4. Dezember 2009 Times online

Wie von Times-online berichtet, nahmen die chinesischen Behörden am 3. Dezember einen populären tibetischen Sänger fest, weil er angeblich "subversive" Lieder komponiert und gesungen habe.

Tashi Dhondrup wurde in Xining, der Hauptstadt der Provinz Qinghai, gestellt und verhaftet, wo er sich versteckt hielt, nachdem die Behörden seine Musik verboten hatten.

Der 30jährige Berufssänger gab letzten Monat ein Album mit dem Titel "Folter ohne Spur" heraus, heißt es unter Berufung auf dortige Quellen bei Times-Online.

Diese Platte enthält 13 Lieder, die von der Sehnsucht nach Seiner Heiligkeit dem
Dalai handeln und an die Niederschlagung der antichinesischen Unruhen im März letzten Jahres und das dadurch ausgelöste ungeheure Leid erinnern.

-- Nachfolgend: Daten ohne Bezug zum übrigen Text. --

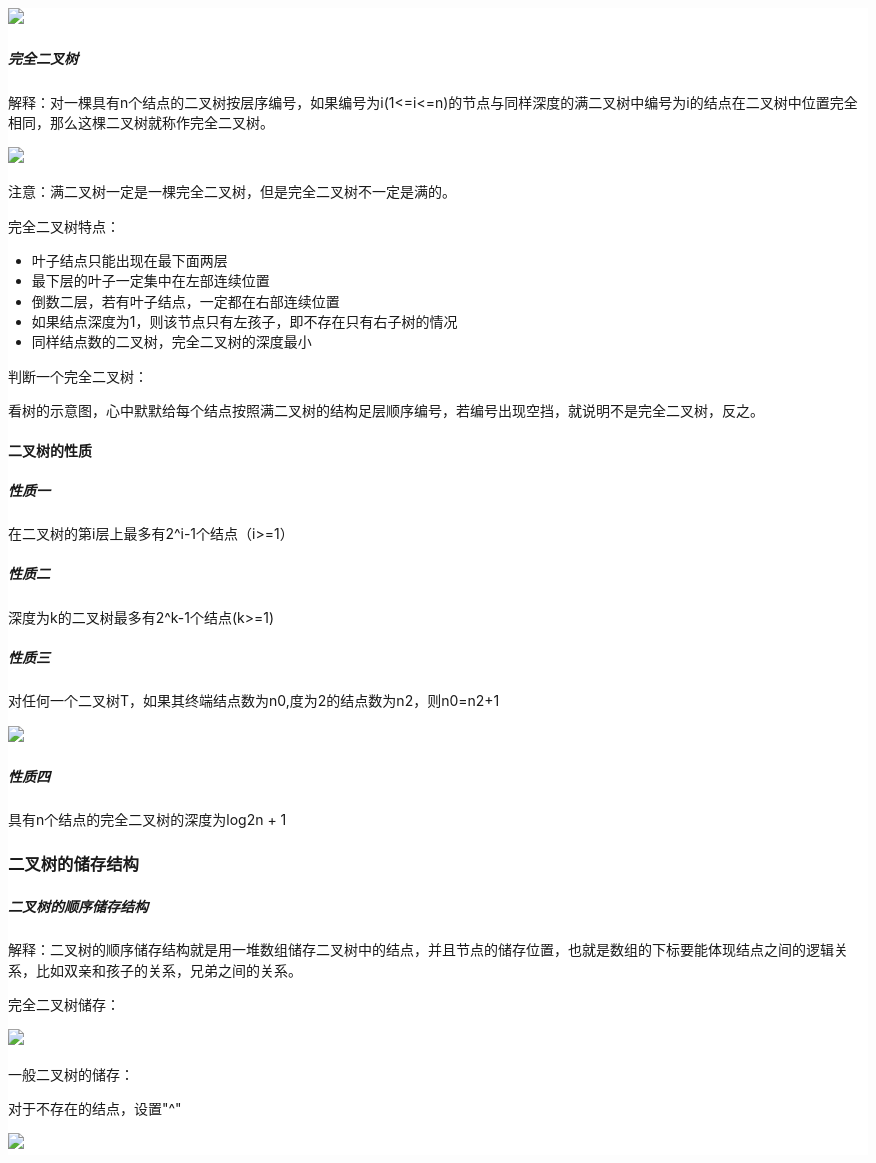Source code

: ![](http://9017499461.linshutu.top/%E6%BB%A1%E4%BA%8C%E5%8F%89%E6%A0%91.JPG)

##### 完全二叉树

解释：对一棵具有n个结点的二叉树按层序编号，如果编号为i(1<=i<=n)的节点与同样深度的满二叉树中编号为i的结点在二叉树中位置完全相同，那么这棵二叉树就称作完全二叉树。

![](http://9017499461.linshutu.top/%E5%AE%8C%E5%85%A8%E4%BA%8C%E5%8F%89%E6%A0%91.JPG)

注意：满二叉树一定是一棵完全二叉树，但是完全二叉树不一定是满的。

完全二叉树特点：

- 叶子结点只能出现在最下面两层
- 最下层的叶子一定集中在左部连续位置
- 倒数二层，若有叶子结点，一定都在右部连续位置
- 如果结点深度为1，则该节点只有左孩子，即不存在只有右子树的情况
- 同样结点数的二叉树，完全二叉树的深度最小

判断一个完全二叉树：

看树的示意图，心中默默给每个结点按照满二叉树的结构足层顺序编号，若编号出现空挡，就说明不是完全二叉树，反之。

#### 二叉树的性质

##### 性质一

在二叉树的第i层上最多有2^i-1个结点（i>=1）

##### 性质二

深度为k的二叉树最多有2^k-1个结点(k>=1)

##### 性质三

对任何一个二叉树T，如果其终端结点数为n0,度为2的结点数为n2，则n0=n2+1

![](http://9017499461.linshutu.top/%E4%BA%8C%E5%8F%89%E6%A0%91%E6%80%A7%E8%B4%A83.JPG)

##### 性质四

具有n个结点的完全二叉树的深度为log2n + 1 

### 二叉树的储存结构

##### 二叉树的顺序储存结构

解释：二叉树的顺序储存结构就是用一堆数组储存二叉树中的结点，并且节点的储存位置，也就是数组的下标要能体现结点之间的逻辑关系，比如双亲和孩子的关系，兄弟之间的关系。

完全二叉树储存：

![](http://9017499461.linshutu.top/%E4%BA%8C%E5%8F%89%E6%A0%91%E7%9A%84%E9%A1%BA%E5%BA%8F%E5%82%A8%E5%AD%98%E7%BB%93%E6%9E%84.JPG)

一般二叉树的储存：

对于不存在的结点，设置"^"

![](http://9017499461.linshutu.top/%E4%BA%8C%E5%8F%89%E6%A0%91%E7%9A%84%E9%A1%BA%E5%BA%8F%E5%82%A8%E5%AD%98%E7%BB%93%E6%9E%842.JPG)
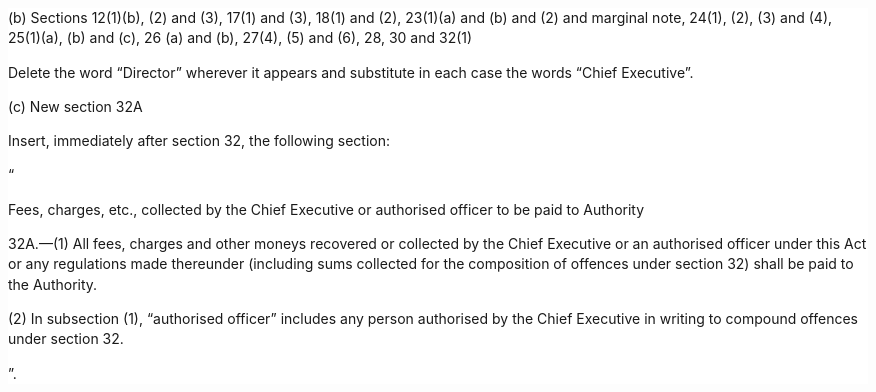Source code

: (b) Sections 12(1)(b), (2) and (3), 17(1) and (3), 18(1) and (2), 23(1)(a) and (b) and (2) and marginal note, 24(1), (2), (3) and (4), 25(1)(a), (b) and (c), 26 (a) and (b), 27(4), (5) and (6), 28, 30 and 32(1)

Delete the word “Director” wherever it appears and substitute in each case the words “Chief Executive”.

(c) New section 32A

Insert, immediately after section 32, the following section:

“

Fees, charges, etc., collected by the Chief Executive or authorised officer to be paid to Authority

32A.—(1) All fees, charges and other moneys recovered or collected by the Chief Executive or an authorised officer under this Act or any regulations made thereunder (including sums collected for the composition of offences under section 32) shall be paid to the Authority.

(2) In subsection (1), “authorised officer” includes any person authorised by the Chief Executive in writing to compound offences under section 32.

”.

Die Auflage von 5.000 CDs war unter den Tibetern der Region Amdo in Osttibet, wo Tashi Dhondrup als ein Star gefeiert wird, im Nu ausgekauft. Die Behörden haben das Album umgehend verboten.

Die Behörden in der zentralen Provinz Henan, wo der Sänger Mitglied des Künstlerensembles der Mongolischen Autonomen Region Henan ist, gaben einen Haftbefehl zu seiner Festnahme heraus. Der Musiker, der aus bäuerlichem Hintergrund stammt und erst vor zwei Monaten heiratete, tauchte daraufhin unter.